Max et les Maximonstres (Where the wild Things are) de Spike Jonze - 2009
Bon, autant le dire tout de suite, les grosses peluches mignonnes, c'est pas tout à fait mon truc (sauf les poneys, mais c'est perso). Je suis donc allé en rechignant un peu voir ce film pour enfants. Au final : ce n'est qu'une semi-déception. Jonze instille dans ce récit initiatique freudien une véritable marque personnelle, livrant un film somme toute troublant qui dénote dans les mièvreries ambiantes de Noël.

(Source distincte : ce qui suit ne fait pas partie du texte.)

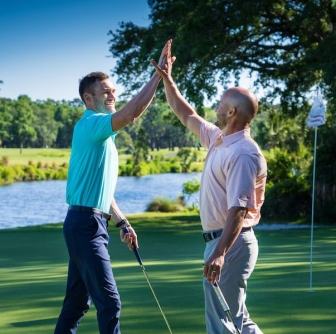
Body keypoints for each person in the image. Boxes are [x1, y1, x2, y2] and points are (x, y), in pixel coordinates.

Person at [151, 40, 266, 334]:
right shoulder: (219, 139)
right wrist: (168, 79)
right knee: (238, 320)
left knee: (222, 324)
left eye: (221, 103)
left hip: (230, 243)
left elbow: (239, 209)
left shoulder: (242, 152)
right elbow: (185, 113)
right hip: (223, 242)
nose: (216, 105)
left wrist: (219, 253)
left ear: (231, 114)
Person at [54, 41, 169, 334]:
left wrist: (123, 222)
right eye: (106, 92)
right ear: (88, 98)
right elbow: (131, 113)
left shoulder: (102, 134)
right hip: (84, 225)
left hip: (88, 221)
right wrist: (157, 77)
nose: (113, 95)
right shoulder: (92, 124)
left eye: (114, 91)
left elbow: (102, 192)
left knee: (77, 305)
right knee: (110, 302)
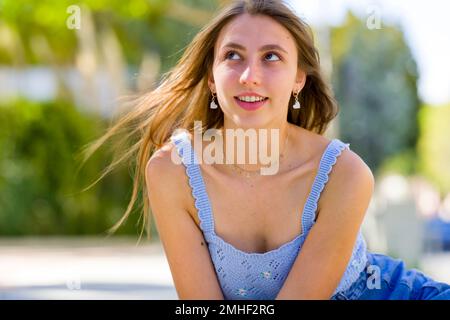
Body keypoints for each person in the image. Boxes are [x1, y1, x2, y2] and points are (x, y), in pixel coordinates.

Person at [84, 0, 450, 300]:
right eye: (233, 56)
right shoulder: (172, 171)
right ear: (212, 77)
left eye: (271, 57)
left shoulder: (344, 174)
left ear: (298, 78)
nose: (249, 76)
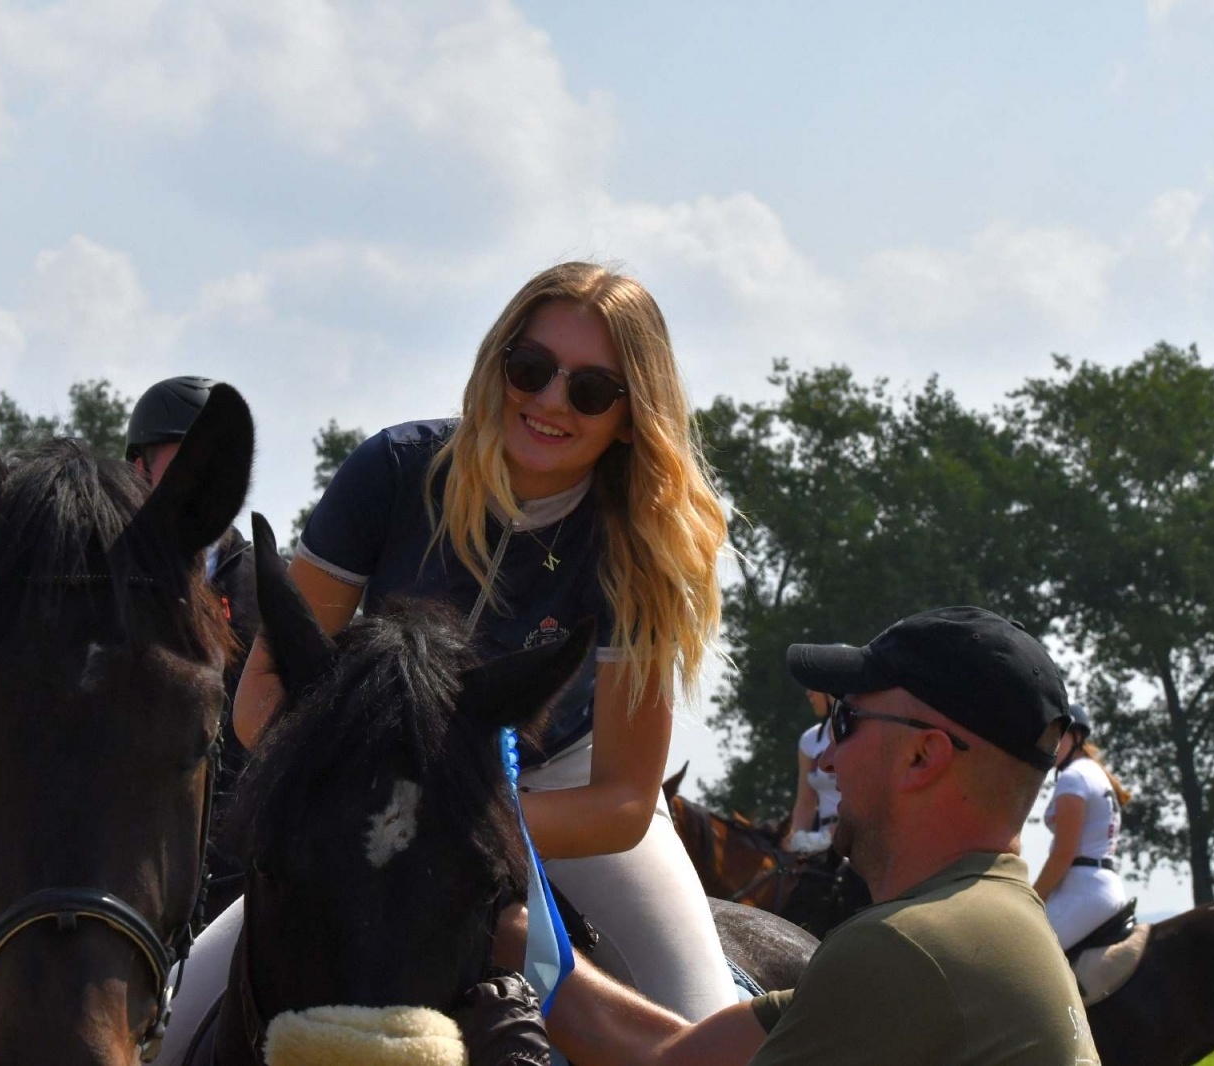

Adaptant une historiette qui est paraît-il un classique chez tous les mômes passés et à venir, il en détourne les codes pour proposer un autoportrait en enfant dépressif qui marque des points.
Max est un enfant banal, entendez : sur-énergique, en demande constante d'amour et légèrement égoïste. Mais sa maman divorcée et sa soeur trop grande s'occupent peu de lui, le condamnant à une sorte de solitude rebelle toute d'imagination. A la suite d'une fugue, il arrive sur une île peuplée de monstres qui vont lui donner comme un miroir de sa propre existence, et le faire se rendre compte de la dureté de la vie en même temps que de ses défauts. On voit que Jonze a bien potassé ses résumés psychanalytiques et ses
traités sur l'enfance : son film regorge de symboliques sur le père manquant, sur le retour à la matrice, sur la domination, sur l'impossibilité de bâtir une communauté viable. Max ne cesse de s'enfoncer dans des cavités (de l'igloo de départ au ventre de sa copine monstre), de se confronter à ses angoisses, à ses tares, à son caractère. A chaque monstre correspond un "état" (solitude, déraison, tristesse, mutisme, ouverture aux autres) le renvoyant aux gens qui entourent le garçon ou à ses propres attitudes. C'est très bien vu, et ça donne quelques scènes fortement intimes qu'on n'attendait pas ici. Surtout, les monstres sont dotés de caractères très ambigus : globalement complètement dépressifs, ils restent dangereux et assez cons du début à la fin, sans jamais ou presque tomber dans le gentillet. Le monde dans lequel s'immerge Max a ses limites, ses dangers, et n'est en aucun cas un monde rêvé ou enviable. Il émane de ce film une mélancolie étrange, une indicible tristesse.
Mais voilà : Jonze a de gros soucis de narration, de rythmes, si bien que son film est décousu, mal réalisé, mal raconté. Toutes les deux minutes il tente de placer une "scène-climax" : musique pop class, emballement du montage, énergie subite, si bien qu'on croit sans arrêt que, ça y est, le film démarre vraiment. Mais non, après une ou deux minutes de folie, on retombe dans ce style bluesy allangui, réussi certes, mais très mal équilibré avec le reste. Incapable de tenir son développement, la trame fait du sur-place, s'enterre dans des vignettes alléatoirement disposées, là où on aurait aimé une vraie progression dans les personnages. Dommage, car les premières séquences (un enfant seul dans la neige, et son impossibilité de communiquer) étaient pour le coup vraiment bien construites, touchantes et intrigantes. Ces à-coups génants finissent par plomber le film, par le vider de substance : privé de progression, le scénario peine vraiment à nous émouvoir dans les scènes où il le faudrait (et qui sont déjà en elles-mêmes difficiles à réussir : des peluches qui hurlent à la mort quand le petit garçon leur dit adieu - grande scène chez le Spielberg d'E.T., artifice cheap ici). En tout cas, je ne saurai trop vous conseiller d'amener vos enfants voir Where the Wild Things are (quel beau titre anglais) : ils y découvriront enfin des rythmes inédits et un style incontestablement unique.